Wait, What? A Wawa in New York City?
They should be so lucky — it’s art.
Philly-area natives strolling through Manhattan may have done a double-take — or, perhaps, felt a flicker of hope — walking past a storefront on Bowery below Houston: In one window, there’s a familiar rising moon and loon logo, mounted on a pallet as if ready to be installed. On another, a vinyl sign featuring an extreme close-up of the interior of a hoagie is imprinted with the words “Coming Soon”.
Sadly, the storefront at 231 Bowery isn’t Wawa’s first incursion into the New York market.
The space is part of The New Museum, and the giant upside logo and sign are “Harvest Moon,” an installation by artist and Philly-area native Alex Da Corte.
Da Corte, who was born in Camden, New Jersey and attended University of the Arts here in Philly, had the honor of creating “Harvest Moon” as the inaugural installation in the museum’s Bowery space. He’s an acclaimed visual artist who recently directed St. Vincent’s “New York” music video.
His project is the first in a series that harks back to 1980s storefront installations by artists like Jeff Koons and Linda Montano.
According to an artist’s statement on the museum’s website, the installation “evokes the storefront of a soon-to-open Wawa, an East Coast chain of convenience stores founded outside Philadelphia.”
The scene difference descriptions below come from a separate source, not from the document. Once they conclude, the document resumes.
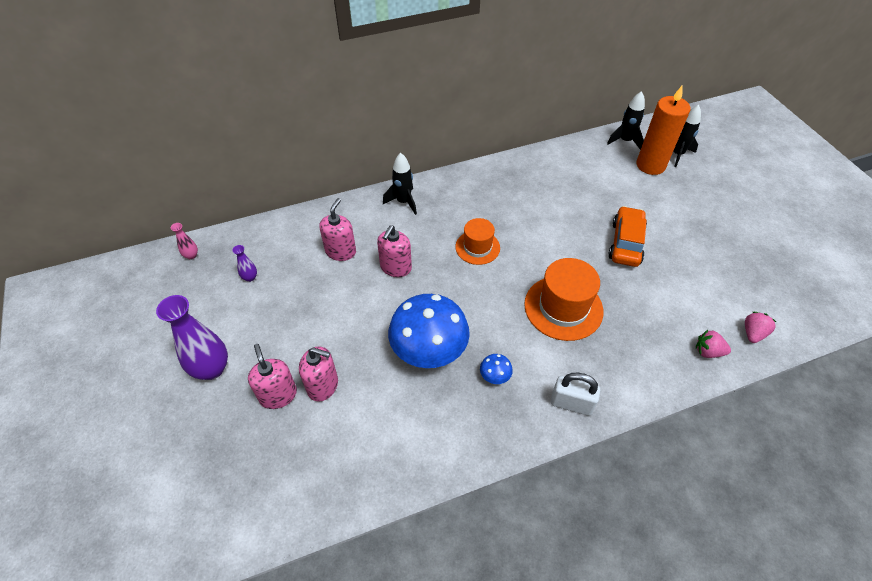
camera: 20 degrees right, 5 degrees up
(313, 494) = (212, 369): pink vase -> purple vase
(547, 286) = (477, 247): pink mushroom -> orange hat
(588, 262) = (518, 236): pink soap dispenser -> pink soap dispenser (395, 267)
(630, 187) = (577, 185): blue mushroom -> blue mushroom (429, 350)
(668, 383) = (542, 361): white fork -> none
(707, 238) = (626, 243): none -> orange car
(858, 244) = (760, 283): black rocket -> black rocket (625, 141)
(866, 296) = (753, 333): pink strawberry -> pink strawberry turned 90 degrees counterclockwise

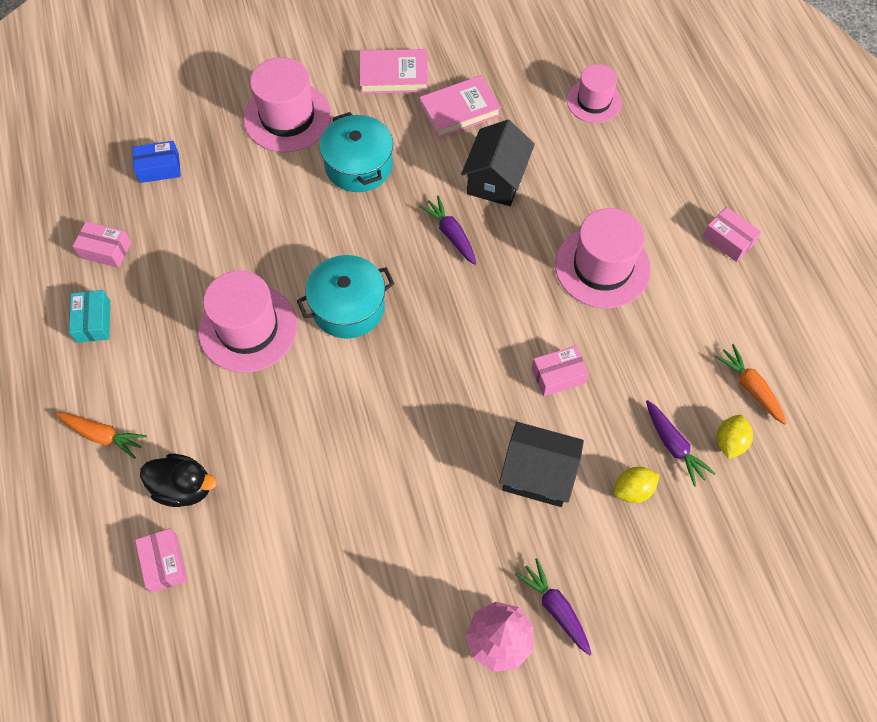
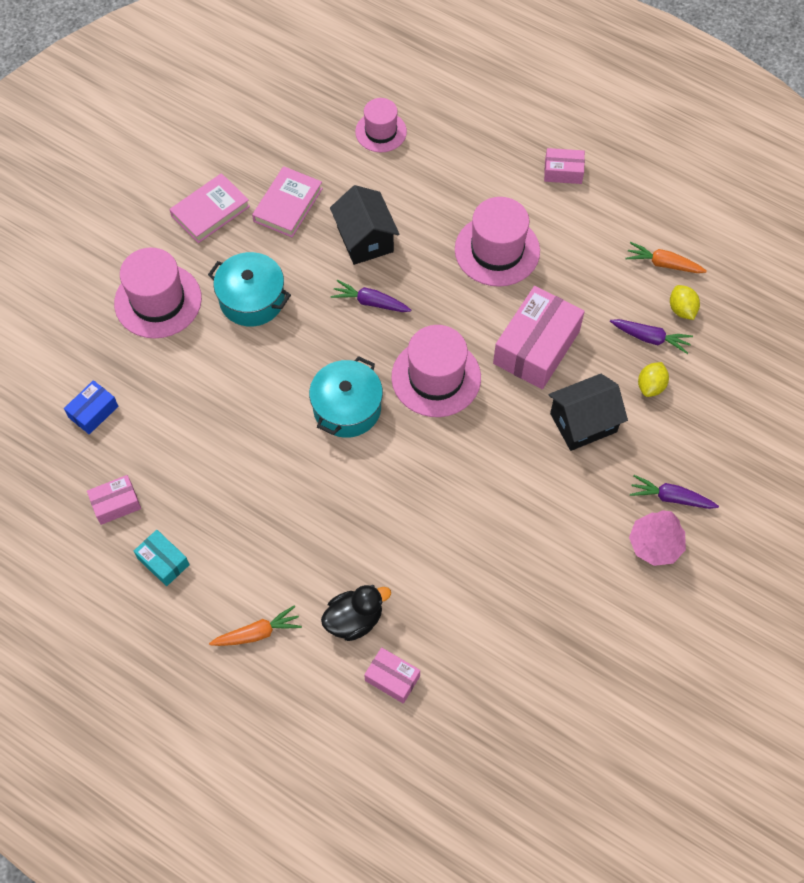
camera: 40 degrees left, 0 degrees up
(248, 328) = (288, 477): pink hat -> pink hat (436, 377)
(558, 375) = (536, 347): pink box -> pink box, size x1.95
The name “Harvest Moon” comes, of course, from the logo, and also “references the popular 1992 song by Neil Young about an enduring love.” The logo — which is presented upside-down and backwards — “reads ‘Mama,’ a gesture that reflects the corporatization of familial devotion, sustenance, and nurture.”
I totally relate to Da Corte’s thinking here. Despite the chain’s issues, I feel a warm glow — not unlike that of a harvest moon! — when I’m heading north or east towards the city and see that first Wawa sign after miles and miles of nothing but Sheetz.
But I call lack of verisimilitude: that sandwich looks way too nice to really be a Wawa hoagie.